CVE-2024-40693: 
IBM Planning Analytics vulnerability analysis and mitigation

IBM Planning Analytics 2.0 and 2.1 could be vulnerable to malicious file upload by not validating the content of the file uploaded to the web interface. The vulnerability, identified as CVE-2024-40693, allows attackers to upload malicious executable files into the system that can be sent to victims for performing further attacks (IBM Security).

The vulnerability is classified with CWE-434: Unrestricted Upload of File with Dangerous Type. It has been assigned a CVSS Base score of 8.0 with vector CVSS:3.0/AV:N/AC:L/PR:L/UI:R/S:U/C:H/I:H/A:H, indicating a high severity level. The vulnerability stems from inadequate validation of file content during the upload process to the web interface (IBM Security).

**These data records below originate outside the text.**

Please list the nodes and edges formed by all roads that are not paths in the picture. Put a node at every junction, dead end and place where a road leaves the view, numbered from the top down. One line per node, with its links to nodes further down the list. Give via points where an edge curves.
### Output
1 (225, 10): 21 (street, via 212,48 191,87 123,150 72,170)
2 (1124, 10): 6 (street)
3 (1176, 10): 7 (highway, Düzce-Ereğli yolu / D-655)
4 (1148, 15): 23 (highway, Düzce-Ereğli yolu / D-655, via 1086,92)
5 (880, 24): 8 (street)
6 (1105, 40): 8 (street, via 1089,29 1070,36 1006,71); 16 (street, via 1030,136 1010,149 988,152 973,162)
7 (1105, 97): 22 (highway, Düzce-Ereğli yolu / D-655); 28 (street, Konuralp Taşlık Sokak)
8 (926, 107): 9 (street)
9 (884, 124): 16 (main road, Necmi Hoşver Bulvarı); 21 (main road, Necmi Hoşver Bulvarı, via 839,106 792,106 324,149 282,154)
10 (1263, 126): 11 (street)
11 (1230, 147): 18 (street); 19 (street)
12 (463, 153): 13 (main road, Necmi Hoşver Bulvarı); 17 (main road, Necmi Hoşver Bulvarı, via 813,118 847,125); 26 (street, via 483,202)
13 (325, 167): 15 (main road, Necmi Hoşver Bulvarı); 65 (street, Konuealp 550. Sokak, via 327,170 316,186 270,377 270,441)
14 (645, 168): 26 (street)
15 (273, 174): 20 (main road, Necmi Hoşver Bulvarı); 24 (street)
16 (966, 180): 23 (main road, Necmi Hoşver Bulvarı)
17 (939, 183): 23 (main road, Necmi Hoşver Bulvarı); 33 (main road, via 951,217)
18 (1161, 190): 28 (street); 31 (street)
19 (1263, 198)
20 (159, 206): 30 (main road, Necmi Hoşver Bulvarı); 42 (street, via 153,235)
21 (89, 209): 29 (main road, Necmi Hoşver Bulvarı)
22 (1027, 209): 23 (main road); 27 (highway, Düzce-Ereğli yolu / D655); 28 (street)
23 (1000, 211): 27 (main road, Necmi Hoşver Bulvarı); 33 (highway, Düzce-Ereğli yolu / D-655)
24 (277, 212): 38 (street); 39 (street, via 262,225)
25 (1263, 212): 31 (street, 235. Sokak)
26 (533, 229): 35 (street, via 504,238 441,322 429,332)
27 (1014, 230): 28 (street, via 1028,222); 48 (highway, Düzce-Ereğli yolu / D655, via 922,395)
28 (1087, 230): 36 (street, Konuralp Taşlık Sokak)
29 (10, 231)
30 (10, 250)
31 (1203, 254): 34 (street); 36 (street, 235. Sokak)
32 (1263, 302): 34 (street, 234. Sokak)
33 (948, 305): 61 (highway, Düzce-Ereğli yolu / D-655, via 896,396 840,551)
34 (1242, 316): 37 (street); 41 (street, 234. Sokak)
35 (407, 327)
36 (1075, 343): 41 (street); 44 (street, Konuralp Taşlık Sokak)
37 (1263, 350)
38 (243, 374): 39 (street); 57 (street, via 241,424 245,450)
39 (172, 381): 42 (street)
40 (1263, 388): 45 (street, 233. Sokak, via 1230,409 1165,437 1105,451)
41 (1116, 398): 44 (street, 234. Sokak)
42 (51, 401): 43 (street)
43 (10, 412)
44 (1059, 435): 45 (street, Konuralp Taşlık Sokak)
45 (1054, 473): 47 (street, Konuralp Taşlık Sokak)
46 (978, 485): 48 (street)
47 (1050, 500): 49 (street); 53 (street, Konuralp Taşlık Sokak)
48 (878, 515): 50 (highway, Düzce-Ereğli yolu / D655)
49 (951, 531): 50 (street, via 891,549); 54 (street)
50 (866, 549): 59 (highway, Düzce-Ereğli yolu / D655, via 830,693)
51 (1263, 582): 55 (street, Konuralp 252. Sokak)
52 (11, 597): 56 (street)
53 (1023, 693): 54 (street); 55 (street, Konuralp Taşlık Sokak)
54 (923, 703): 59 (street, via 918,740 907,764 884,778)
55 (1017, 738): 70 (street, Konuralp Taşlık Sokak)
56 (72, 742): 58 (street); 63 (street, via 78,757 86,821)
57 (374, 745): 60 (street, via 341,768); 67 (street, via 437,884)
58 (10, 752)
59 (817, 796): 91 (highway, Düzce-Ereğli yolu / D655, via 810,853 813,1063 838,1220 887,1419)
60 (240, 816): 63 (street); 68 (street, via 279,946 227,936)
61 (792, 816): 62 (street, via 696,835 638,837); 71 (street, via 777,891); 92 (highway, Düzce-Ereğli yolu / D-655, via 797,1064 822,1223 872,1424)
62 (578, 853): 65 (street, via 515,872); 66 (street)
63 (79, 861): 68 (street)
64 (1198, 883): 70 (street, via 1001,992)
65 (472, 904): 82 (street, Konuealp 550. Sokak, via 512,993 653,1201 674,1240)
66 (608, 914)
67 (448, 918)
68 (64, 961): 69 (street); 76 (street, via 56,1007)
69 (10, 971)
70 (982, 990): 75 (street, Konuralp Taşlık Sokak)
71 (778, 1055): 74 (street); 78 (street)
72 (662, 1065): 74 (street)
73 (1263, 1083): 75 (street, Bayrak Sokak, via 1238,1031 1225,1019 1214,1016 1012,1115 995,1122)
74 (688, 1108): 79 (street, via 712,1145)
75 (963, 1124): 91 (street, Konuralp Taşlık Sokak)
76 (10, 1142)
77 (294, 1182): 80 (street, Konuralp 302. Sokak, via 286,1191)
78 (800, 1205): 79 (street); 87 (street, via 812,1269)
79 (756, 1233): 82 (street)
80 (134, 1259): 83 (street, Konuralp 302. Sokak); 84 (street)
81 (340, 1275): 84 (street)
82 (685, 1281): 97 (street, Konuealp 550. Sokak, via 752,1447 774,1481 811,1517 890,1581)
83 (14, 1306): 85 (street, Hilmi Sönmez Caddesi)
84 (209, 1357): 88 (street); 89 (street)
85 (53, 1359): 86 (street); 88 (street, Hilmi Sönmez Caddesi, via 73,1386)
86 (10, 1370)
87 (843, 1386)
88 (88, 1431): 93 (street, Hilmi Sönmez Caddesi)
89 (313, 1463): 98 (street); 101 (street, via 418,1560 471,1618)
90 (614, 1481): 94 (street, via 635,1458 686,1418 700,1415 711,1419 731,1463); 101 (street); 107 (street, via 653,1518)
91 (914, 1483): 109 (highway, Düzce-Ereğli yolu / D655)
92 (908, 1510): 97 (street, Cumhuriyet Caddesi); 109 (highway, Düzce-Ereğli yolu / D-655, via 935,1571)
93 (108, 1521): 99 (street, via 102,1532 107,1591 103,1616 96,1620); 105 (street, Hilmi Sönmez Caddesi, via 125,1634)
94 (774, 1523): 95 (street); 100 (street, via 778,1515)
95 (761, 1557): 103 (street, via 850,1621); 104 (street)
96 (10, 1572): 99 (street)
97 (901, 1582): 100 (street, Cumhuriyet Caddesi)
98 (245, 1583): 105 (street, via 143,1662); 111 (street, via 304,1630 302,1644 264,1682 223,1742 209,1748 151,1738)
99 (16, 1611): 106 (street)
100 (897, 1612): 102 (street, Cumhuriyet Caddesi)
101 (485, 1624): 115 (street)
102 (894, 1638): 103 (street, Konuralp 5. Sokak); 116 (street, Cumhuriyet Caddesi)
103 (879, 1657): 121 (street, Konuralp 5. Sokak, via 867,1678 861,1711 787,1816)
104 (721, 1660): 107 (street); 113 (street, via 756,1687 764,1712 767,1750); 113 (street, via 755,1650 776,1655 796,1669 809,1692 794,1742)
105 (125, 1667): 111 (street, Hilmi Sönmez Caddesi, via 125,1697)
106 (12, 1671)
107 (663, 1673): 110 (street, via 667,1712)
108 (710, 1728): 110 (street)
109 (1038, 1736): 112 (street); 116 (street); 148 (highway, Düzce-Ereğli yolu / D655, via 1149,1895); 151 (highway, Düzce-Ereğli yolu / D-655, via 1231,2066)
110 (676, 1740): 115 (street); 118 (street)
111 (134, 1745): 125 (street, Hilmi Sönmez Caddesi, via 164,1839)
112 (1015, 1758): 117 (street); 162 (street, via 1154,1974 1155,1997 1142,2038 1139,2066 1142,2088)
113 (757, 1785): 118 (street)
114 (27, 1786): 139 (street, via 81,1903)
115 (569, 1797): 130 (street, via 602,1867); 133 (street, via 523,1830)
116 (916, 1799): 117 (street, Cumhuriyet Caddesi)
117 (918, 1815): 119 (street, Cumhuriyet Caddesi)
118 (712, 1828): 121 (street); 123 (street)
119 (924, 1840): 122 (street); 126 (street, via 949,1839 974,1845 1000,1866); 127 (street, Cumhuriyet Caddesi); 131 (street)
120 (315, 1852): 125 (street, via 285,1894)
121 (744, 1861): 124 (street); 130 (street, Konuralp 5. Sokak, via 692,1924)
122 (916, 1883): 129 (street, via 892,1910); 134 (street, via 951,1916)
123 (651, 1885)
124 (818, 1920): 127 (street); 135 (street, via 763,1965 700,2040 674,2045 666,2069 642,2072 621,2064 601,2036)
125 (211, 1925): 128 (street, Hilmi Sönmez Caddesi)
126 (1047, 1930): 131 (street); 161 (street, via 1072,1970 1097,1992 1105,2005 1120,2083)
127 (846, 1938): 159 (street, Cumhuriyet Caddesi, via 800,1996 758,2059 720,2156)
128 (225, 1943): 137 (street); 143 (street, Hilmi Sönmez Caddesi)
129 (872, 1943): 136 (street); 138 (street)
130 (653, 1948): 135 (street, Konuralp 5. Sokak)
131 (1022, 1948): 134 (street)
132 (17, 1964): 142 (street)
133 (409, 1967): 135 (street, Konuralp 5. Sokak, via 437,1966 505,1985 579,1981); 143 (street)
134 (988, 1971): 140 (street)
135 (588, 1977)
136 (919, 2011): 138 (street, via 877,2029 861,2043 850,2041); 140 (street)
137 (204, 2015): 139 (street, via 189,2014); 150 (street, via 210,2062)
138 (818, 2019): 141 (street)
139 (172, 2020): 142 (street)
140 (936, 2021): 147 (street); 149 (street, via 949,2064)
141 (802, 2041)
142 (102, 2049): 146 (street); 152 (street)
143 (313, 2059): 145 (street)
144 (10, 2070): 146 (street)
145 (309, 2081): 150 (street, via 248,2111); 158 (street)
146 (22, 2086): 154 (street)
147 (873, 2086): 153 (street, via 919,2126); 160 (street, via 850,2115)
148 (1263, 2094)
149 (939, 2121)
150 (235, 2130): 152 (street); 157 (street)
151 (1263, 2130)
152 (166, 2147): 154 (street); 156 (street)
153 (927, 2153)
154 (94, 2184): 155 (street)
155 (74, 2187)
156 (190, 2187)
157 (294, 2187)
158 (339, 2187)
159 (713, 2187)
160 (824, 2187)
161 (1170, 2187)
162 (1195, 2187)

If exploited, attackers can upload malicious executable files into the system, which can then be distributed to victims to conduct further attacks. The high CVSS score indicates potential for significant impact on confidentiality, integrity, and availability of the system (IBM Security).

IBM recommends applying the most recent security updates. For IBM Planning Analytics Local 2.1, users should upgrade to IBM Planning Analytics Local 2.1.6 available from Fix Central. For version 2.0, users should download IBM Planning Analytics Local v2.0: Planning Analytics Workspace Release 99 from Fix Central. IBM Planning Analytics Workspace cloud environments have already been remediated (IBM Security).